I want to argue her, ask her to try again...but the cold makes it impossible for me to speak at the moment. So I stumble my way through the water after her. I, unlike my grandmother, almost lose my footing several times on the finicky stones of the stream bed. When I reach the edge of the embankment, I, grasp a sapling too, and try to pull myself up onto the bank.
I feel leaden, like every part of me has begun turning to stone in the freezing water. It takes me several attempts (and a moment where I genuinely thought I was going to black out), but I finally get my frozen muscles to cooperate enough.
I crawl out of the water and up into the snow on the stream's bank. My wet hands, sinking into the snow, turn the edges into crumbly ice. My skin burns, my feet are on fire, everything's on fire...
But not because I'm transforming into my wolf self.
It's because I'm crawling around in the snow naked.
I don't recommend it.
I manage to cover my more private areas with my hands and arms, even as I shake. I glance up at my grandmother and try to keep her eye conta
ct, even though staying still is a bit difficult at the moment.
I feel like I'm going to vibrate out of my body from how hard I'm shivering.
For my grandmother's part, she remains unfazed by all of it. Marie stares down at me, hands on her hips, a frown curling her mouth down at the corners.
“That was supposed to work. Shit,” she says succinctly. And then she shakes her head. “You should be a wolf right about now.”
“But... I'm... not...” I point out the obvious between teeth chattering.
“Well, we know one thing.” My grandmother sighs. “There is wolf in you. That wading out and staying in the stream bit, hell, even what you're doing right now, would probably be the death of a human. But you're managing pretty well. That's the wolf in you.” She reaches down and slaps my back.
I grimace and stare up at her.
Is she...smiling?
But no, she's clearly frowning again, gazing down at me with feigned concern.
She opens her mouth, is about to say something else, but the muffled sound of voices reaches us.
As my grandmother turns away to greet the newcomers, I see it.
Yes. It's there.
The hint of a very unfriendly grin.
It's wiped away immediately, of course, as she turns to face the two women—one of them Silver—who slide down the embankment toward us...
But it was there.
I couldn't possibly have imagined it.
I saw it, saw her mouth curl up at the corners with an insipid glee.
A chill moves through me by degrees...
But it has nothing to do with the winter weather.
Silver devours the space between us. She crouches down beside me, and then everything else is momentarily forgotten as she wraps me in her warm arms and drapes a heavy coat about my shoulders.
She draws me close, and the heat of her body burns through the first layer of my frozen skin.

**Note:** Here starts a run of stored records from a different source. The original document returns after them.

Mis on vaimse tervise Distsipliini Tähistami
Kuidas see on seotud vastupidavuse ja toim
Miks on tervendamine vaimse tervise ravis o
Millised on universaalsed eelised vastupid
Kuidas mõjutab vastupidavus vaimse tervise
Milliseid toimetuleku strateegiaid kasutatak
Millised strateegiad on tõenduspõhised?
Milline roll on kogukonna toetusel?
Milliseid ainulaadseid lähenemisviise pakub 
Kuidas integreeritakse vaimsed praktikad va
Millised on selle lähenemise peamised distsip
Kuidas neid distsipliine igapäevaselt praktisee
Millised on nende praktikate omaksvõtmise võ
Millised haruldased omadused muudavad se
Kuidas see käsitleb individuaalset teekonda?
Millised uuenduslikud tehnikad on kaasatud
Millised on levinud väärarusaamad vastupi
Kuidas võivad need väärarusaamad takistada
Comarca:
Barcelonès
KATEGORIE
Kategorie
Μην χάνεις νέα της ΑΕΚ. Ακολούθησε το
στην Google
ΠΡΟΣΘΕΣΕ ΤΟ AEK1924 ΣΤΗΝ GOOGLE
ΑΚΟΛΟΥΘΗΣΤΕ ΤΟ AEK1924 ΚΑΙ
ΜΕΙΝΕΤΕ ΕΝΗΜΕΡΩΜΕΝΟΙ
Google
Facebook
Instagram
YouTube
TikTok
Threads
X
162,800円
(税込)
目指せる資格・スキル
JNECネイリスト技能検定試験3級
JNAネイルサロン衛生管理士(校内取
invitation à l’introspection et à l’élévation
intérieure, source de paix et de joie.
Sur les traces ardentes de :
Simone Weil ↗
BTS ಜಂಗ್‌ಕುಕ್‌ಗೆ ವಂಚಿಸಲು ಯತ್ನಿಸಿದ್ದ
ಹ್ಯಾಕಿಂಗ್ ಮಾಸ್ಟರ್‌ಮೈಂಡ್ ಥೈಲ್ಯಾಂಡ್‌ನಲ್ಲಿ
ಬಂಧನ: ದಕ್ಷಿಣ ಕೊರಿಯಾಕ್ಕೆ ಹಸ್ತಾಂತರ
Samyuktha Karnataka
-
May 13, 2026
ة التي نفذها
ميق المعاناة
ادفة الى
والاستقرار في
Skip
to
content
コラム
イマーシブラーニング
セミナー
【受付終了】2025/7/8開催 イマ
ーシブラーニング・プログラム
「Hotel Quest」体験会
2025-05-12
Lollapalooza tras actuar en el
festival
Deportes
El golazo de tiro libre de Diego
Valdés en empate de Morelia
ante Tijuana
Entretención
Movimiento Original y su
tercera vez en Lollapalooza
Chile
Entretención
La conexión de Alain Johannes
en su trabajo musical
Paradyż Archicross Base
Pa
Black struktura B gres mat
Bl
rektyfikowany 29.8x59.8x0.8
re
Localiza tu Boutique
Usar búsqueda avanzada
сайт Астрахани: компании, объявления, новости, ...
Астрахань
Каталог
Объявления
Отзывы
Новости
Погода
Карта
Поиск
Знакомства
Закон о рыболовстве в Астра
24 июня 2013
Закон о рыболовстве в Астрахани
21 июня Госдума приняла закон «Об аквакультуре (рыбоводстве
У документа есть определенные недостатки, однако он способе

Everything blossoms into pins and needles as I begin to thaw out a little.
Silver searches my face for some hint of pain, squeezing me gently.
“What happened?” she murmurs, at the same time that the other woman—younger than Marie, and wearing a thick blue down jacket—nods toward me.
She asks a kind of normal question, considering the circumstances: “What's going on?”
But Marie, apparently, does not have time for this.